Tuesday, April 10, 2012

I dont feel a thing (Just forget the darn apostrophes!)

To be more precise, I don't feel a bit... Different than I have since Thursday. I've been trying to explain that my "drunkenness" isn't due to any substance at all. I guess it would make more sense if I just called it dizziness and vertigo.

Vertigo because everything is tilting beneath me and dizziness because I'm just not breathing as much as I do when I don't feel like I'm in the twilight zone. A couple of times a minute, pretty much. Maybe lack of oxygen is what's making my toes purple too.

Did that make more sense, I hope?

I've had a couple of the jello shots, after a text conversation earlier today with a friend whose responses seemed tinged with disapproval.

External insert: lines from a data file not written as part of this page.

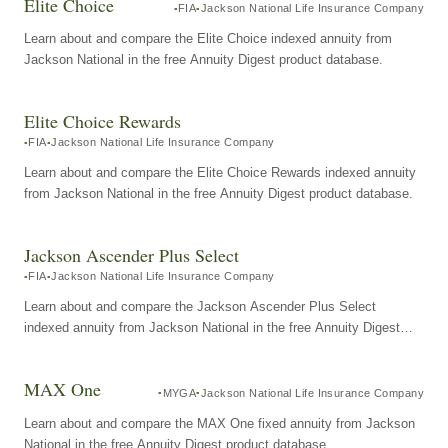
Elite Choice
FIA
Jackson National Life Insurance Company
Learn about and compare the Elite Choice indexed annuity from
Jackson National in the free Annuity Digest product database.
Elite Choice Rewards
FIA
Jackson National Life Insurance Company
Learn about and compare the Elite Choice Rewards indexed annuity
from Jackson National in the free Annuity Digest product database.
Jackson Ascender Plus Select
FIA
Jackson National Life Insurance Company
Learn about and compare the Jackson Ascender Plus Select
indexed annuity from Jackson National in the free Annuity Digest
product database.
MAX One
MYGA
Jackson National Life Insurance Company
Learn about and compare the MAX One fixed annuity from Jackson
National in the free Annuity Digest product database.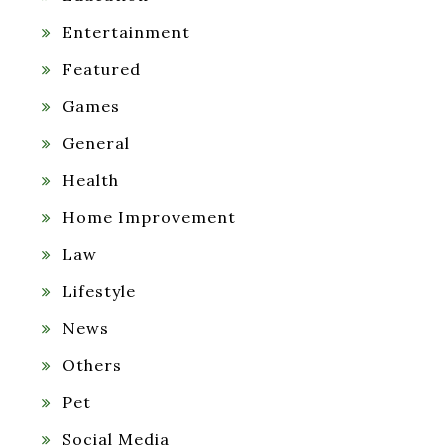
Entertainment
Featured
Games
General
Health
Home Improvement
Law
Lifestyle
News
Others
Pet
Social Media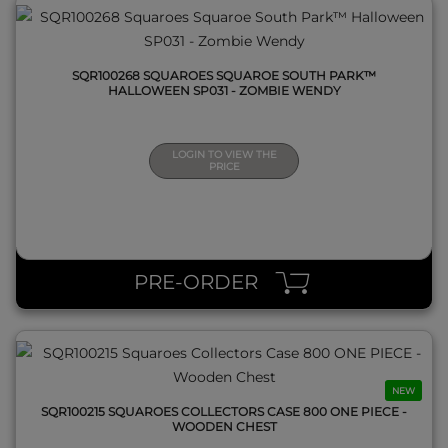
SQR100268 SQUAROES SQUAROE SOUTH PARK™
HALLOWEEN SP031 - ZOMBIE WENDY
LOGIN TO VIEW THE
PRICE
QUICK VIEW
PRE-ORDER
NEW
SQR100215 SQUAROES COLLECTORS CASE 800 ONE PIECE -
WOODEN CHEST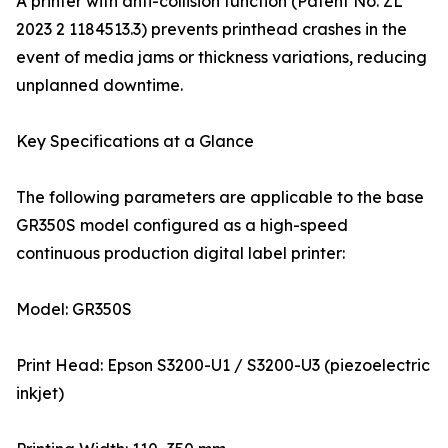
A printer with anti-collision function (Patent No. ZL
2023 2 1184513.3) prevents printhead crashes in the
event of media jams or thickness variations, reducing
unplanned downtime.
Key Specifications at a Glance
The following parameters are applicable to the base
GR350S model configured as a high-speed
continuous production digital label printer:
Model: GR350S
Print Head: Epson S3200-U1 / S3200-U3 (piezoelectric
inkjet)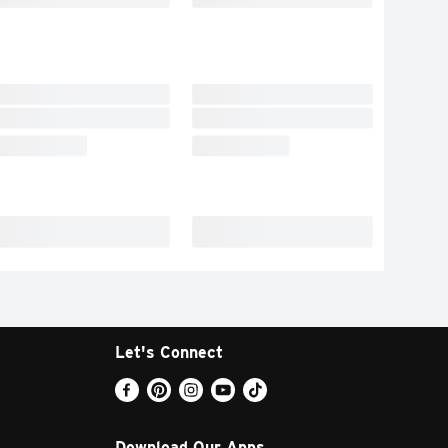
Let's Connect
Download Our Apps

No, I really don't drink through the week, and it's rare that I drink on the weekends, much to the disapproval of those who would like to laugh at me in their own usual condition. That's why two beers put me under the table. I'm eating jello. ;) Not drinking. Lol

And I don't intend to develop a better tolerance for it either, so stop trying to get me to drink.

Look, I'm sorry that I don't provide the kind of entertainment you were hoping for, and I apologize for being quiet and keeping to myself, if that makes you happy. Do I mean it? Heck no. I'm not going to alter my personality on your whim. I'm not a dancing monkey, even if I do tend to move like one.

My day was like swimming through molasses, if you want to know. I tuned out a lot. I wish I could have tuned everything out.

I think I'm too dizzy to drive to a ball game tonight. Last night I was asleep by this time, and I slept through the game, though I didn't intend to.

Another teacher has hired me to make her some of my cotton facecloths. The price I gave her didn't cone close to minimum wage for my work, but who would want to pay $5 or more for a handmade facecloth anyway? It's what the market will bear.